By Suzy Williams

On December 28, our beloved Mark “Sponto” Kornfeld, died in the gallery that he had created – Sponto’s – at 7 Dudley Avenue. This had been a space in which every Venetian felt at home during the last 24 years. 

Sponto died of an apparent heart attack. He had come in the afternoon, left his keys in the outside door, and had begun to run a shower, which was still running six hours later when his body was found. 

He had complained to friends of having chest pain the previous week. Born Mark Kornfeld in Glen Cove, New York, on August 29, 1949, he was only 59 years old.

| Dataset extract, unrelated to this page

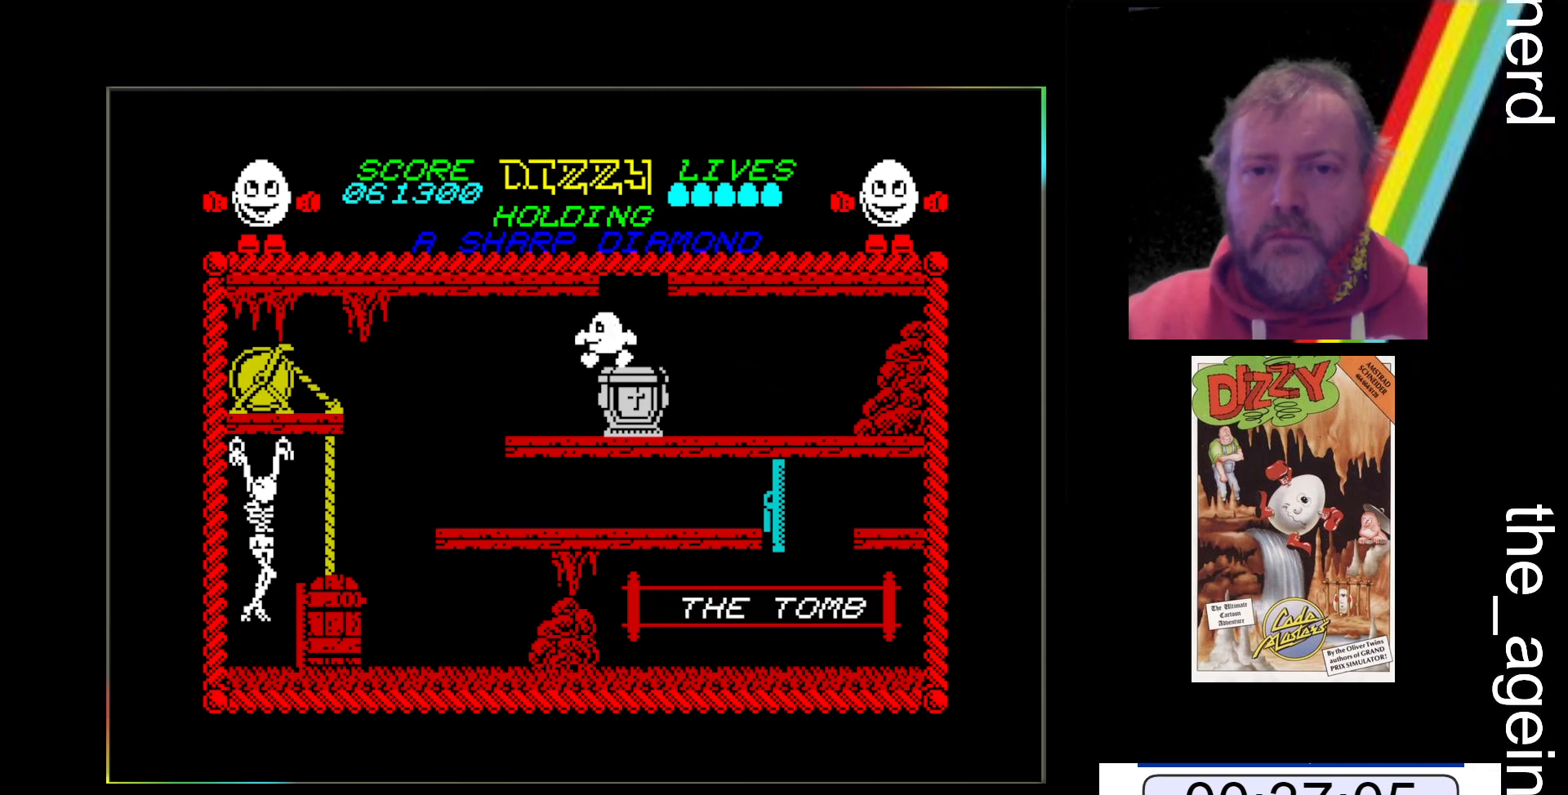
{"keys": ["space", "x"], "events": [[67, "z", "up"], [467, "space", "down"], [467, "x", "down"]]}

The venue, which once held the Venice West Cafe, home of the Beat Generation in Venice, was a mecca to artists of every Venice stripe with constant showings of original art, cutting-edge films, lectures, poetry readings and musical performances, mostly of local persuasion. 

Twice a year Sponto Gallery hosted a Solstice extravaganza, hosted by Ibrahim and Diane Butler, wherein a group show of mostly homeless artists and all sorts of live musicians performed. The celebration often lasted all day and late into the night. 

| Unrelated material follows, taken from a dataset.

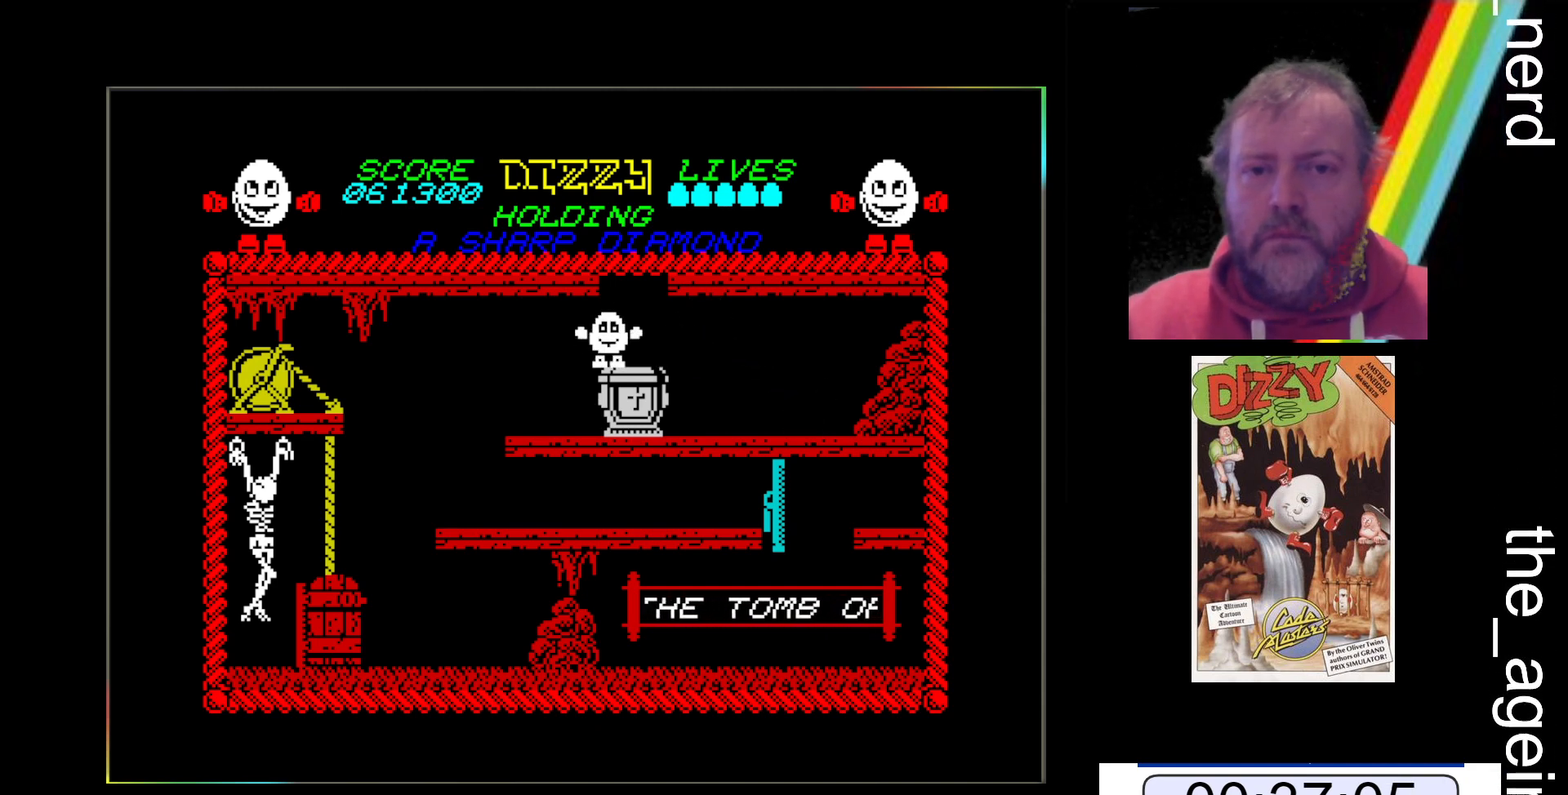
{"keys": ["x"], "events": [[500, "space", "up"]]}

The Venice community has taken a very hard hit at the loss of this generous, impish, life-affirming man. He was the ultimate hippie, sooth-sayer, sunset appreciator, lady admirer, Venice afficianado. 

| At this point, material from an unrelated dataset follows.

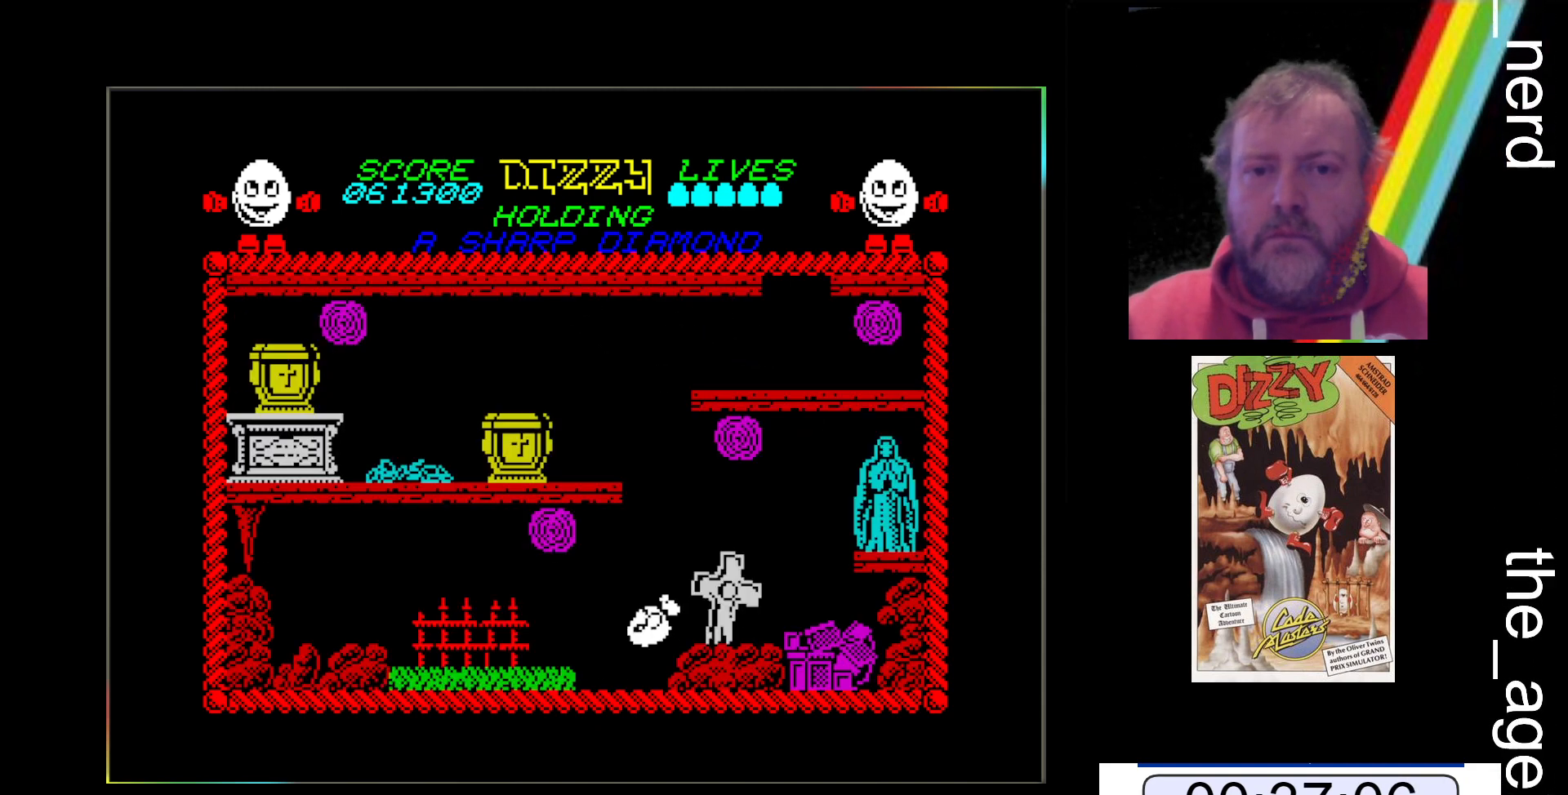
{"keys": ["x"], "events": [[333, "x", "up"], [500, "x", "down"]]}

Losing Sponto is very hard, unexpected and deeply sad for me and many more in our community. 

The last couple of years was an immense struggle for him to keep the venue afloat. Certainly the loss of this pillar of our community can only make us more aware of the handful of remaining benevolent people who preserve our unique culture with such intelligent passion. 

The only way that we who are left behind can deal with this ridicu-lousy profound loss is to dance, love more, kick out the jams, and cry our eyes out. Sponto Sponto Sponto. We may have had the chance to thank you, but why didn’t we get a chance to say goodbye…? 

The last time I saw Sponto was on first friday this December on Abbot Kinney at Zingara, the gypsy clothing and artifact store. We were full of merriment, based on the largess of the store proprietors and the general goodwill up and down, and Sponto said to me : “What would you like? I want to buy you a present – anything you want.” 

I, incredulous, said “What? Are you sure? Are you serious?” and he said “Yes – just pick it out.” 

So I showed him a couple of gem-colored candlesticks I’d become enamored with and he bought them for me pronto (meanwhile we met two lovely young ladies who were taken by the huge vibes from the bubble of bliss we were occupying and we fell into a deep probe of each other’s life-path-very Sponto-inspired). 

Then Sponto said: “What else would you like?” and I said: “What do you mean? You want to get me something on top of this??” (I was already knocked out) “Yes ! Yes! What else would your heart desire?” 

So I said:”Hmm.. Well, there are some wonderful question-mark old typewriter key earrings that I totally crave” and he said “Let’s go,” so we walked the half-block it took to get to Carol Tantau’s, but unfortunately it had closed. 

Sponto then turned his attention down the boulevard and bid me fondue and disappeared into the sparkly, shimmery, enchanted Abbot Kinney night. I called him the next day to thank him and he said “Oh yeah, baby it’s all good…I gotta go…love you honey.” Yes that was my last contact with Sponto.